Start of EXERCISE MATERIAL

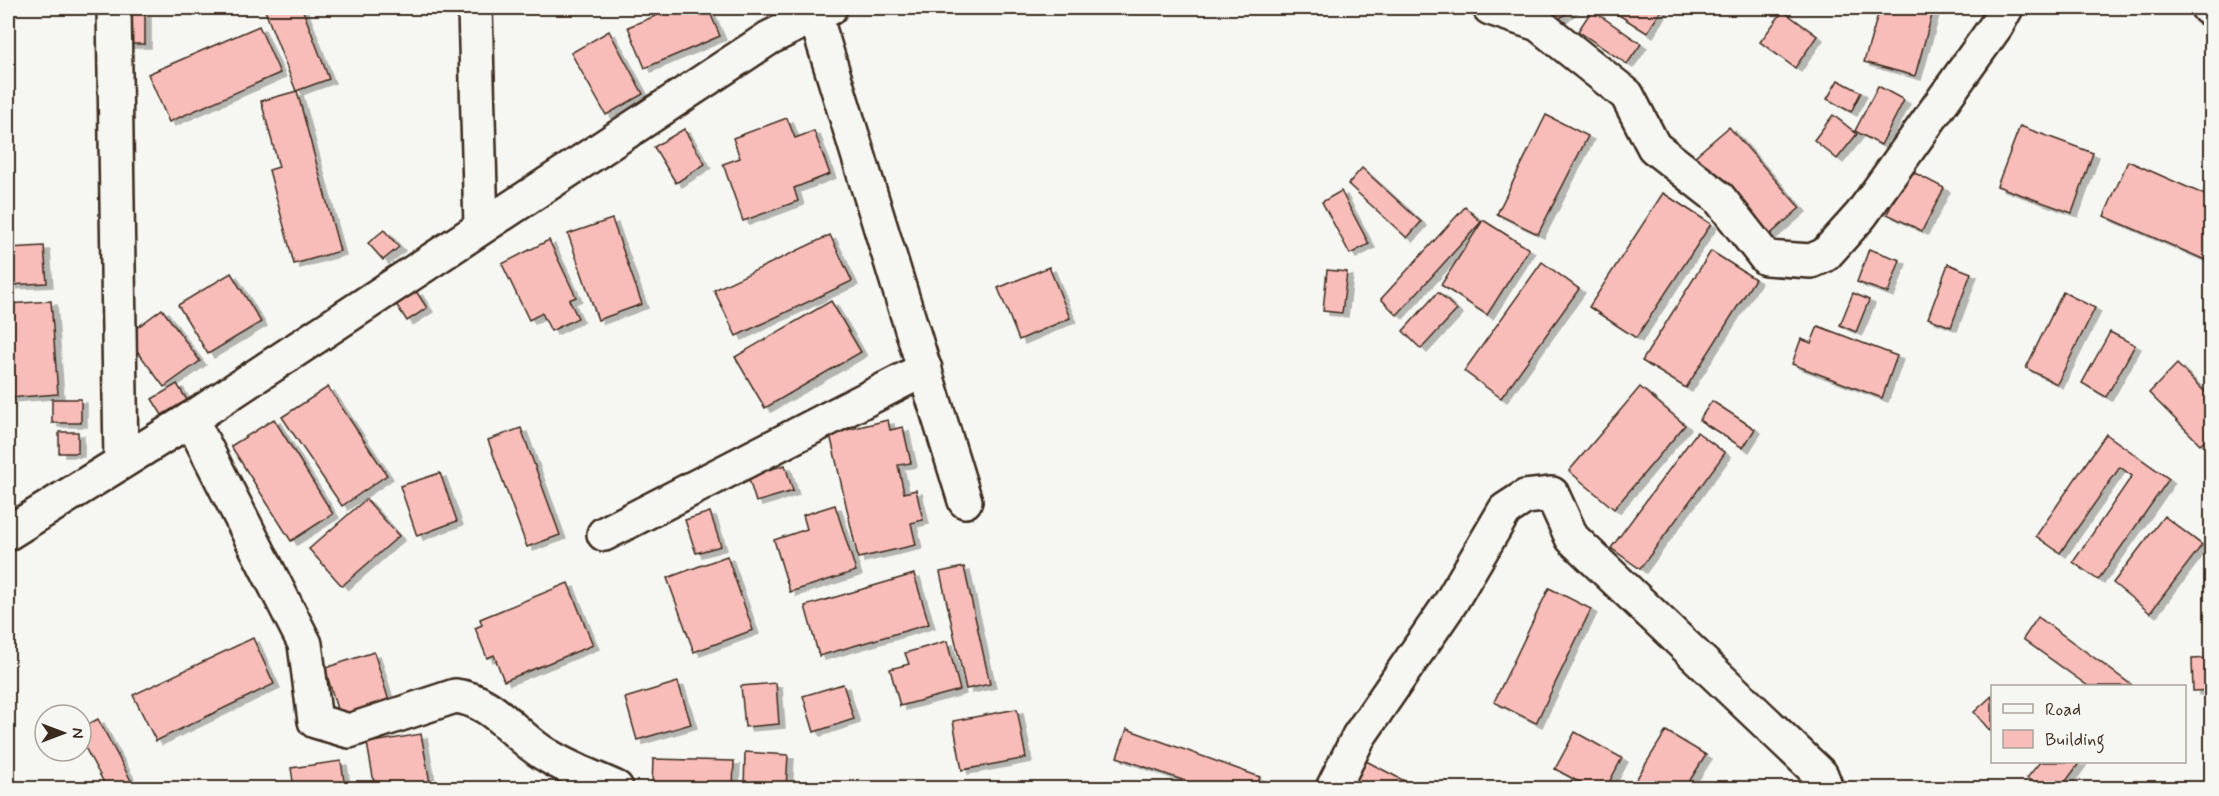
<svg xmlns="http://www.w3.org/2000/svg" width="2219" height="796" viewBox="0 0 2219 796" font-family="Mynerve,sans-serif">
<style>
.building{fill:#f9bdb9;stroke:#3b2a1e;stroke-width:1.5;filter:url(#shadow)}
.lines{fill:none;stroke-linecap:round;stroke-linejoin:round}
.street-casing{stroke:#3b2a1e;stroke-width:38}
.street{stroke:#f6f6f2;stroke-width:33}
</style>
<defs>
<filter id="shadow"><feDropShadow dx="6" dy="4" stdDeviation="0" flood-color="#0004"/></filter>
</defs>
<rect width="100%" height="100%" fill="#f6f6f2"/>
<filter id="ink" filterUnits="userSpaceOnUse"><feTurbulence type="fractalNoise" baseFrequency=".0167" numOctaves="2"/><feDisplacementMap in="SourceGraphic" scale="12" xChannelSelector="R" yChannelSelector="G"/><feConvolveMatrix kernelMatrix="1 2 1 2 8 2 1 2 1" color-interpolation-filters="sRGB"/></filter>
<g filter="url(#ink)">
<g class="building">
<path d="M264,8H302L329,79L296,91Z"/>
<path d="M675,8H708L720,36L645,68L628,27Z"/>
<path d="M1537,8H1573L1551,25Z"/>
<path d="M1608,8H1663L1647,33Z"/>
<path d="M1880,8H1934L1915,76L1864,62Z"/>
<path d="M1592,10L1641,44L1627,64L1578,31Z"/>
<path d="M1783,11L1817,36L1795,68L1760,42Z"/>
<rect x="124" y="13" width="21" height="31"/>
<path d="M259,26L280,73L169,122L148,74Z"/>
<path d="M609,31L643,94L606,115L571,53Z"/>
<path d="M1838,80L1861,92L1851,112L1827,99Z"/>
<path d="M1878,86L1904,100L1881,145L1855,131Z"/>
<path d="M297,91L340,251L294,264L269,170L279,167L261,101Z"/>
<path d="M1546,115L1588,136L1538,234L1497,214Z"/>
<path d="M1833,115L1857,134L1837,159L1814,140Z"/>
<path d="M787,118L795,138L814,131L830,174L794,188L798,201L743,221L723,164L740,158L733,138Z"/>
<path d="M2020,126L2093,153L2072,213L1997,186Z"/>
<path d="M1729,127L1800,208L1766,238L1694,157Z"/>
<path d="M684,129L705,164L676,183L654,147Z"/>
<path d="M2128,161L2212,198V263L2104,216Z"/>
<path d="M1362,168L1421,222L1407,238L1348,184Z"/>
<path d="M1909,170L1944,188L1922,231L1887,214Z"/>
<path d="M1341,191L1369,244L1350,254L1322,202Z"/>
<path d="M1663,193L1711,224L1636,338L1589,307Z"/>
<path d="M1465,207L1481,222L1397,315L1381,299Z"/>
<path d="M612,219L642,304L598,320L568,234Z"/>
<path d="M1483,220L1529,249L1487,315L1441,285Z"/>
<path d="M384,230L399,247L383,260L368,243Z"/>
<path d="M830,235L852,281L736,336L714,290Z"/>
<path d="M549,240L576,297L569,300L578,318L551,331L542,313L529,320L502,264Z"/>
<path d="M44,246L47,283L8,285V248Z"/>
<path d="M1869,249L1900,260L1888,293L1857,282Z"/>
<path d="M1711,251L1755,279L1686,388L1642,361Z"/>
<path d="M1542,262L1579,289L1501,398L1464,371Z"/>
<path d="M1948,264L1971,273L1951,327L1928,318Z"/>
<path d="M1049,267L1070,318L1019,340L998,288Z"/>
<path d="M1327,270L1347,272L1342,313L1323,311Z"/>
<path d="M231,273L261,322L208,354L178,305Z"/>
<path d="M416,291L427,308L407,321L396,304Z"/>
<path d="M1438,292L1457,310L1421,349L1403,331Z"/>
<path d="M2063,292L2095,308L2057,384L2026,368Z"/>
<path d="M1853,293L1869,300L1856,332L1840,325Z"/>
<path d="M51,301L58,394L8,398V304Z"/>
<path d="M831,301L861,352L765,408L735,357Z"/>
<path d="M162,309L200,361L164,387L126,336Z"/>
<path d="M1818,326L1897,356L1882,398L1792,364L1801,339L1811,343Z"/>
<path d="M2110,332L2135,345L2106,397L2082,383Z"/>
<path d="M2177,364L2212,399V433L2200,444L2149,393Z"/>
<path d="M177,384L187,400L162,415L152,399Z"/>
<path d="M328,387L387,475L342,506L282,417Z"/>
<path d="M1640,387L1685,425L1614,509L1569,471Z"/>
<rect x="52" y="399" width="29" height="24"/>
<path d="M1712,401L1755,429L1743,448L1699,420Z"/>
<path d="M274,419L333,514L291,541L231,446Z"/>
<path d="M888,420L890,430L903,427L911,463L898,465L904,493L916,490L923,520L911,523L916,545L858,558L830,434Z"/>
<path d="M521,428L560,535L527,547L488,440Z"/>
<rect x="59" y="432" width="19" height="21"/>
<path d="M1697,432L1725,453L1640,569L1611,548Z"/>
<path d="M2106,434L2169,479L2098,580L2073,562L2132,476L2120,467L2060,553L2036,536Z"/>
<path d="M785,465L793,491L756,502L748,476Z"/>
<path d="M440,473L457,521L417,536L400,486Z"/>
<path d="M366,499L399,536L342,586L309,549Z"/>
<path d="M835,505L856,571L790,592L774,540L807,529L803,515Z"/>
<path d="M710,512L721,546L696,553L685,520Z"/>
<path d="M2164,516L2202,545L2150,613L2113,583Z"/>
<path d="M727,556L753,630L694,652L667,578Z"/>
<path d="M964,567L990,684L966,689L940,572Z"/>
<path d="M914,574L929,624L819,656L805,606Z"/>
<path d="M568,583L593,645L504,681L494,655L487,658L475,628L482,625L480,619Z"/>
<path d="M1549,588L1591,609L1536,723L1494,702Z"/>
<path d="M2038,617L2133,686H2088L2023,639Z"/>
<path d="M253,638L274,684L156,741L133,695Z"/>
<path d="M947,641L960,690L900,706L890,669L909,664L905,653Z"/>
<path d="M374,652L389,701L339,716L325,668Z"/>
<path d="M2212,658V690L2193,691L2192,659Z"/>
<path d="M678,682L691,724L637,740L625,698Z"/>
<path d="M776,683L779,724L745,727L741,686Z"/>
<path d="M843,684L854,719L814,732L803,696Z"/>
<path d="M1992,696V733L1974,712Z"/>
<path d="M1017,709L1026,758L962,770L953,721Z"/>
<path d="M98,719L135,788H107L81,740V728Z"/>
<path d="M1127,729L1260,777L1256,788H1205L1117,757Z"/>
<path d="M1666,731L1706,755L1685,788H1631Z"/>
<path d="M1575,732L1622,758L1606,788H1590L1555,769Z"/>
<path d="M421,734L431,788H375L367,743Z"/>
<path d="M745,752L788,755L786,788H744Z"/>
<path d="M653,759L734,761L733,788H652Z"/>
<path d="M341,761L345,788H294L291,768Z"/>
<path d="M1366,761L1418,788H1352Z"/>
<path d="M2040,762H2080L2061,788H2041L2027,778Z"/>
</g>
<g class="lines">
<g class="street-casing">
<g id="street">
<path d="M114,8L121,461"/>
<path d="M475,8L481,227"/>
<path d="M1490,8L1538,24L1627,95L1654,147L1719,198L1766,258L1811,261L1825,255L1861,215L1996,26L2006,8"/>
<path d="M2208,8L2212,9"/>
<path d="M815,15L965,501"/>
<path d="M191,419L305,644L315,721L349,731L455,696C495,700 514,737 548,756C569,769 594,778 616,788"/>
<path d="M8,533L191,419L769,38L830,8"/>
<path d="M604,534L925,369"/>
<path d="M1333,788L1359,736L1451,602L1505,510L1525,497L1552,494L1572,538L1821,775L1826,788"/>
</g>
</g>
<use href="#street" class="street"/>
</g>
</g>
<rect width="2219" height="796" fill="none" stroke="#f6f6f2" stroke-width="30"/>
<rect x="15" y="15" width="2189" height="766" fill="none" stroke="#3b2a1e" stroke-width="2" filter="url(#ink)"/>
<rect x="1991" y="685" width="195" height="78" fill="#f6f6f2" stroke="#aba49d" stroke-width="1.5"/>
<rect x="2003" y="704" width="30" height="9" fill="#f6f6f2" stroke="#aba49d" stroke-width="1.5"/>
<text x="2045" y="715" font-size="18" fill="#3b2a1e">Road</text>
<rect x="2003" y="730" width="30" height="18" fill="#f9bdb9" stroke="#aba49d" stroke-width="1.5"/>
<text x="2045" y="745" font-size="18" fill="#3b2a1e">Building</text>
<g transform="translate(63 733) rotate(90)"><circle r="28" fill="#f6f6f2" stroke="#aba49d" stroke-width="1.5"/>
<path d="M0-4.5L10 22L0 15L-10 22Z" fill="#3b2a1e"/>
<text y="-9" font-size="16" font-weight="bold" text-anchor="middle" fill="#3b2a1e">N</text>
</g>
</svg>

End of EXERCISE MATERIAL

▸ **ASSIGNMENT**:
Would you return all lines from the preceding listing that contain the word "shadow"?

▸ **SOLUTION TO THIS PROBLEM**:
.building{fill:#f9bdb9;stroke:#3b2a1e;stroke-width:1.5;filter:url(#shadow)}
<filter id="shadow"><feDropShadow dx="6" dy="4" stdDeviation="0" flood-color="#0004"/></filter>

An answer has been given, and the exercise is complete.